Kyoto University has fired a researcher after determining that he committed fraud in at least five papers about the deadly Kumamoto earthquake of 2006.
In a report released earlier this week (Sept 28), the institution said it found Aiming Lin guilty of 37 counts of “fraudulent activity” in four of the articles, not including a 2017 paper Lin published in Science which the journal retracted in 2019. The university suspended Lin for a year at the time.

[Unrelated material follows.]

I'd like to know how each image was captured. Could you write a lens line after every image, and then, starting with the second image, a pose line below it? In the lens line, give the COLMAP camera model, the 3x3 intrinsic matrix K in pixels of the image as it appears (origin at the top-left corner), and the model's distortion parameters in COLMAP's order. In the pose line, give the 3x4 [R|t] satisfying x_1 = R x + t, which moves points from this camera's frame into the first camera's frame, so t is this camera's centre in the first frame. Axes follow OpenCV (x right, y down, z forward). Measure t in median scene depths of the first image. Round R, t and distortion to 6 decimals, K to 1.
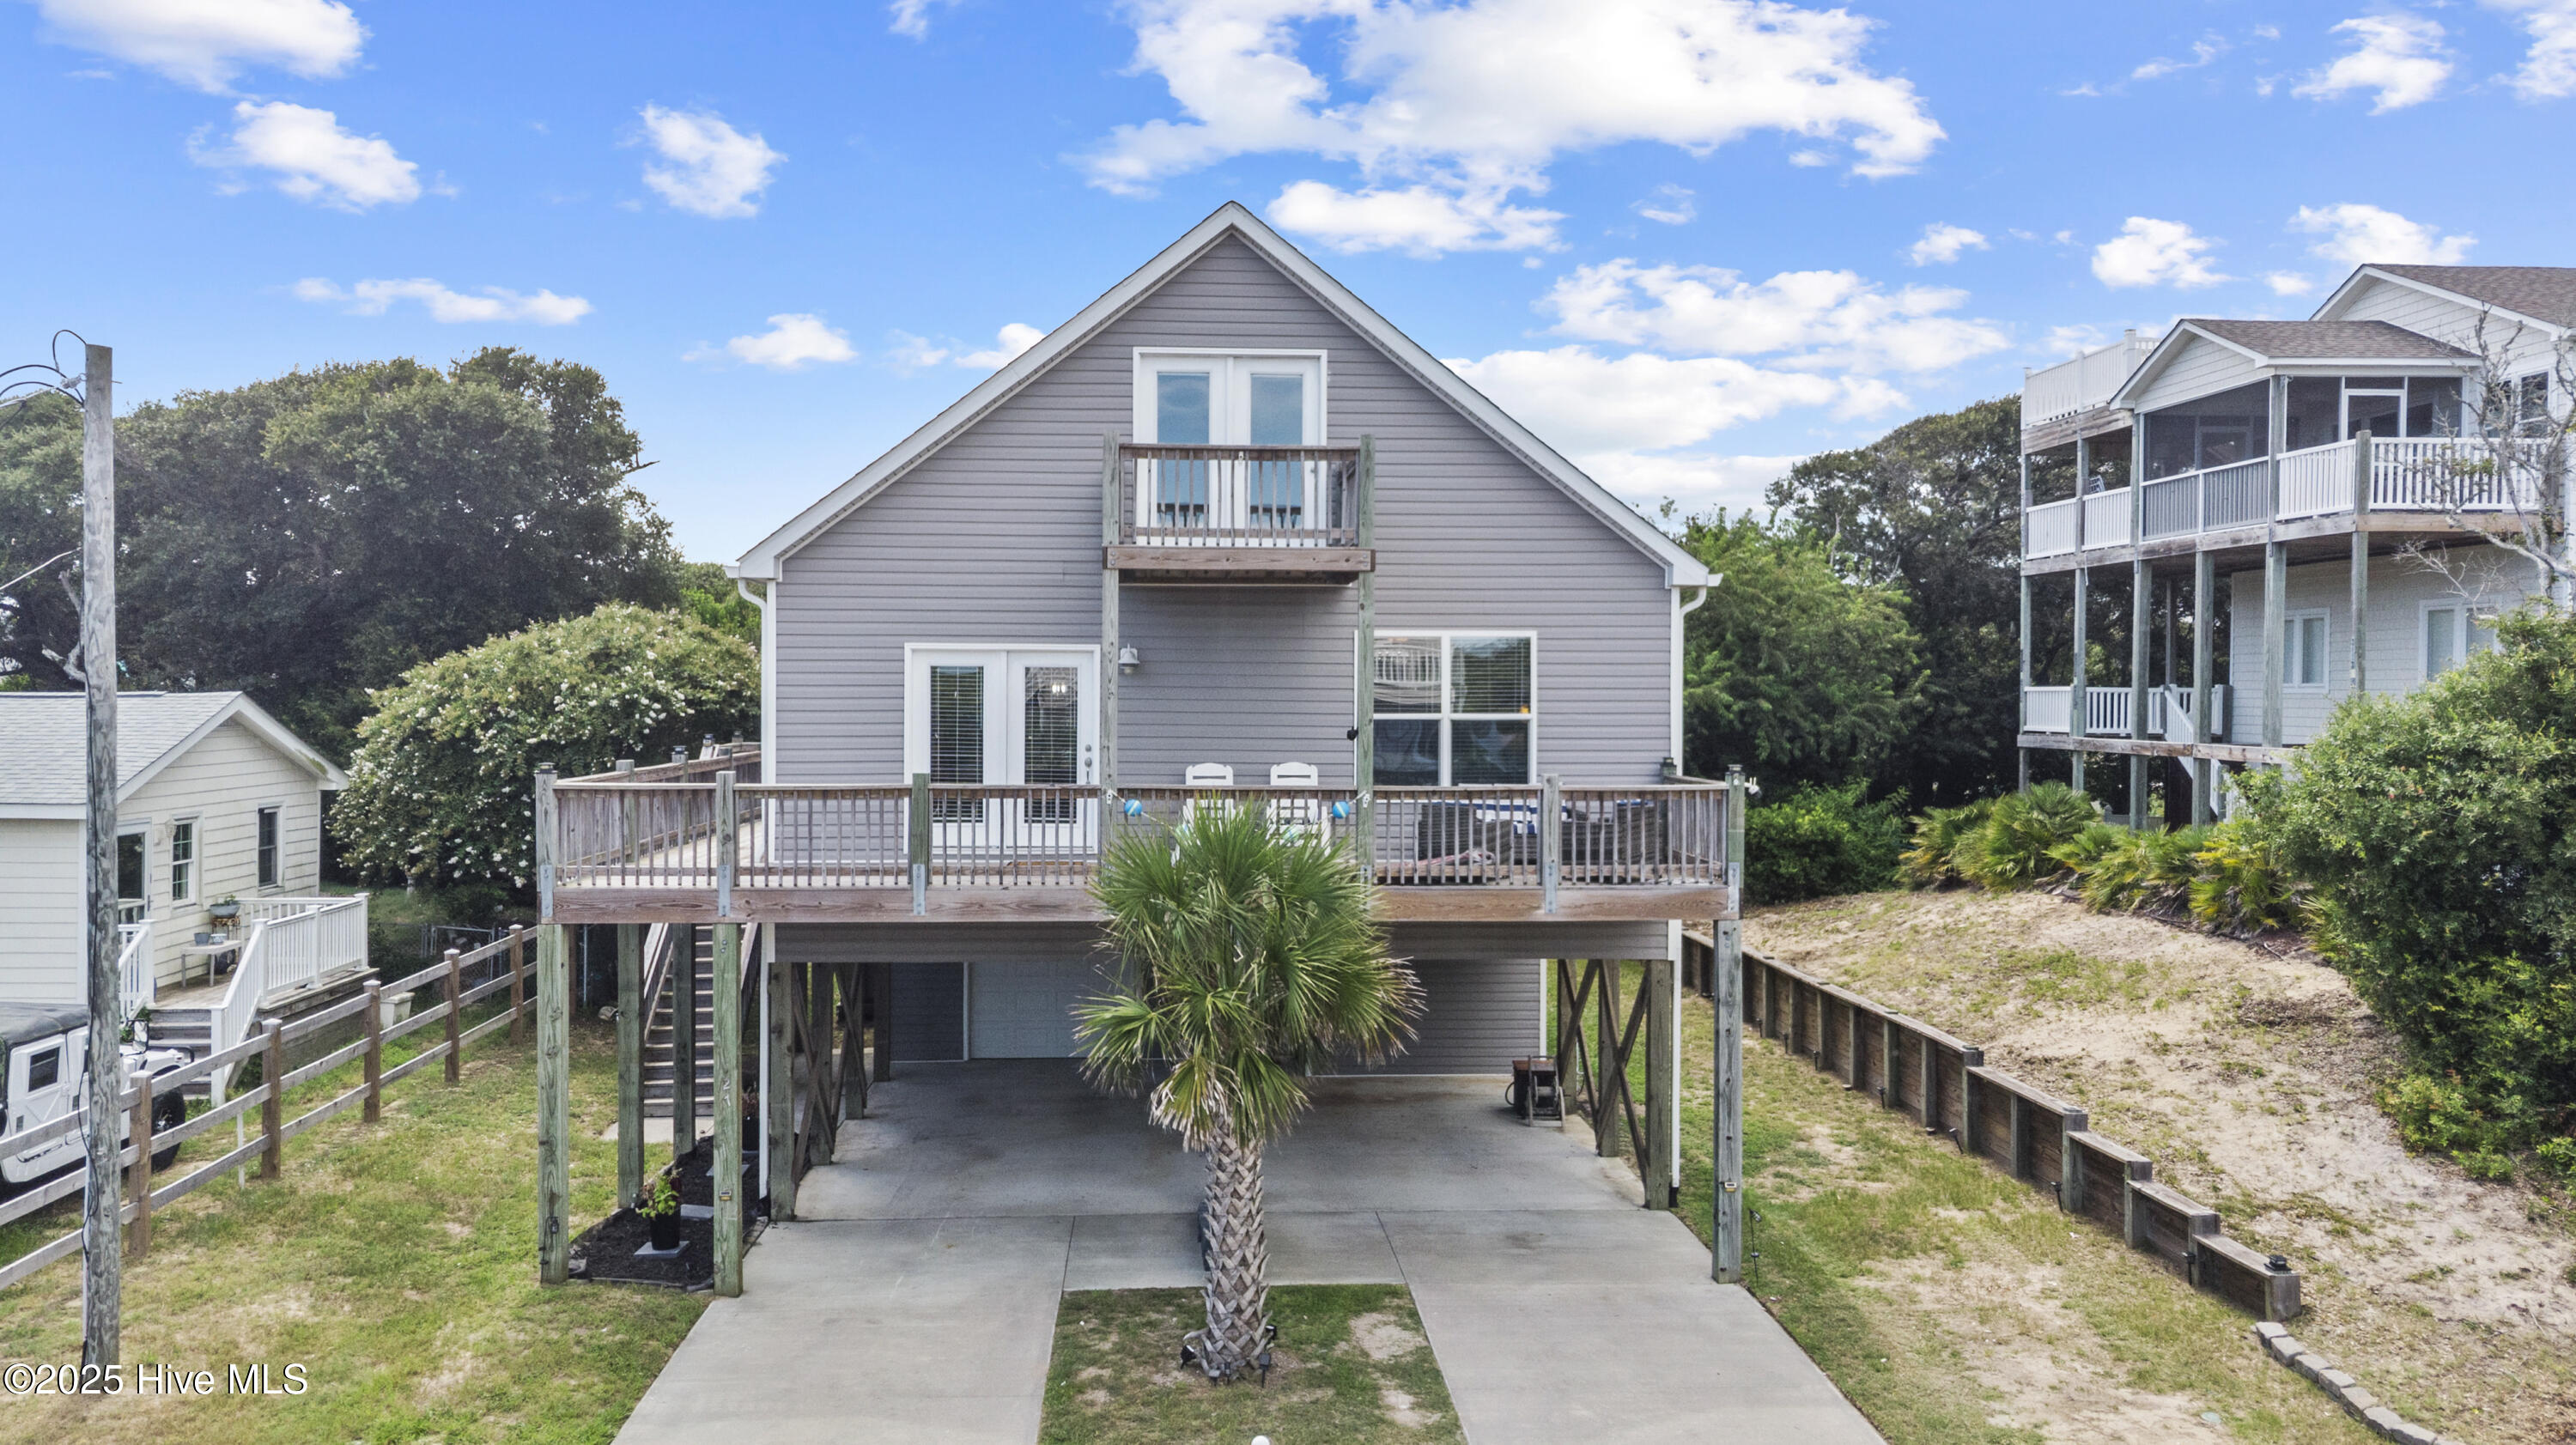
lens RADIAL K [[1933.3, 0, 1295.8], [0, 1933.3, 721.9], [0, 0, 1]] dist [0.001476, 0.027306]
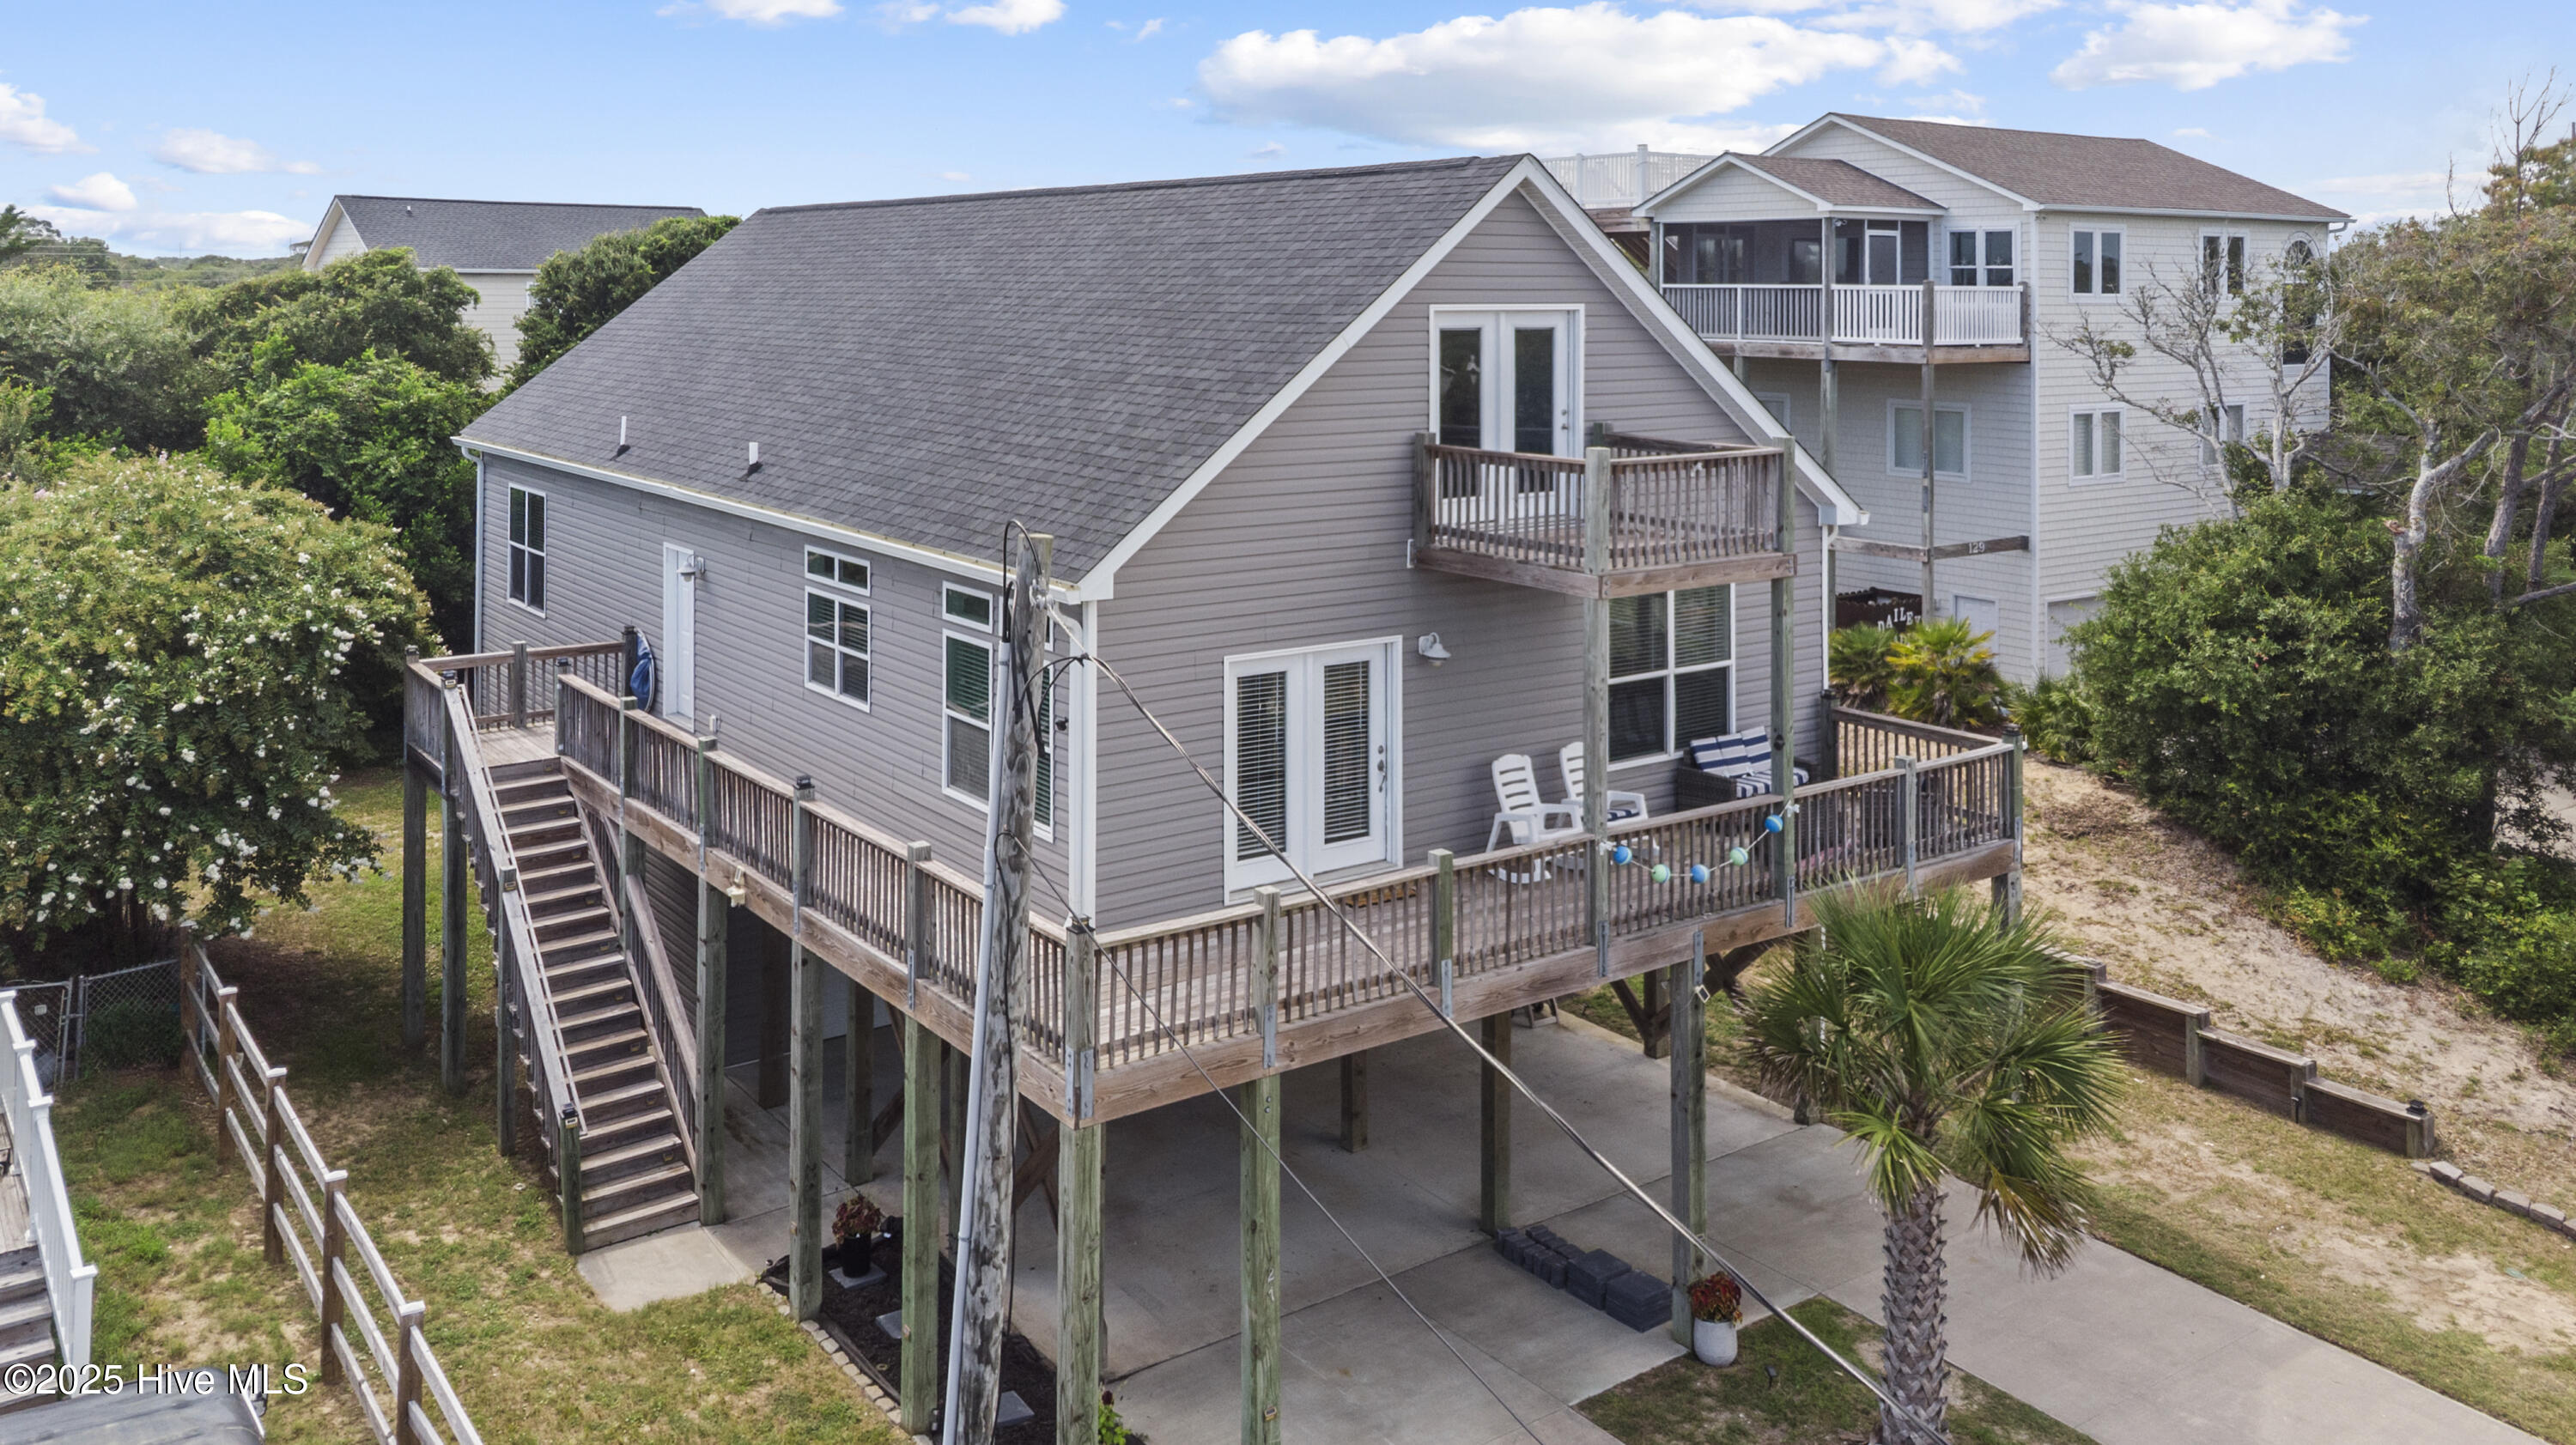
lens RADIAL K [[2006.7, 0, 1280.9], [0, 2006.7, 257.2], [0, 0, 1]] dist [-0.002908, 0.010332]
pose [[0.845089, 0.008912, 0.534551, -0.642356], [0.007671, 0.999556, -0.028793, -0.186539], [-0.534571, 0.028433, 0.844645, 0.235804]]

Kyoto University said (courtesy of Google translate) earlier this month Lin was subject to “disciplinary dismissal” in the case:
As a result of conducting an investigation by the Investigation Committee based on Article 9 (1) of the Regulations on Promotion of Fair Research Activities at Kyoto University and Article 3 of the Investigation Guidelines for Misconduct in Research Activities at Kyoto University, four volumes In the paper, a total of 37 cases of fraudulent activity (fabrication / alteration) were found.
The four papers are:
- “Structural features and seismotectonic implications of coseismic surface ruptures produced by the 2016 M w 7.1 Kumamoto earthquake,” which appeared in the Journal of Seismology in 2017;
- “Coseismic conjugate faulting structures produced by the 2016 Mw 7.1 Kumamoto earthquake, Japan,” from 2017 in the Journal of Structural Geology;
- “Millennium Recurrence Interval of Morphogenic Earthquakes on the Seismogenic Fault Zone That Triggered the 2016 Mw 7.1 Kumamoto Earthquake, Southwest Japan,” from 2017 in the Bulletin of the Seismological Society of America;
- and a 2018 article in Scientific Reports titled “Recurrent large earthquakes related with an active fault-volcano system, southwest Japan.”
So far, none from the list has been retracted.
The report lists several other articles by Lin — either as sole author or in collaboration with other researchers — that do not appear to contain fraudulent data.
Lin isn’t the only researcher to have faked data in studies of the Kumamoto quake, which killed at least 50 people and injured thousands more. In 2019, we reported on the case of Yoshiya Hata, who resigned from his position at Osaka University in the wake of revelations that he’d made up findings in five published papers about the natural disaster.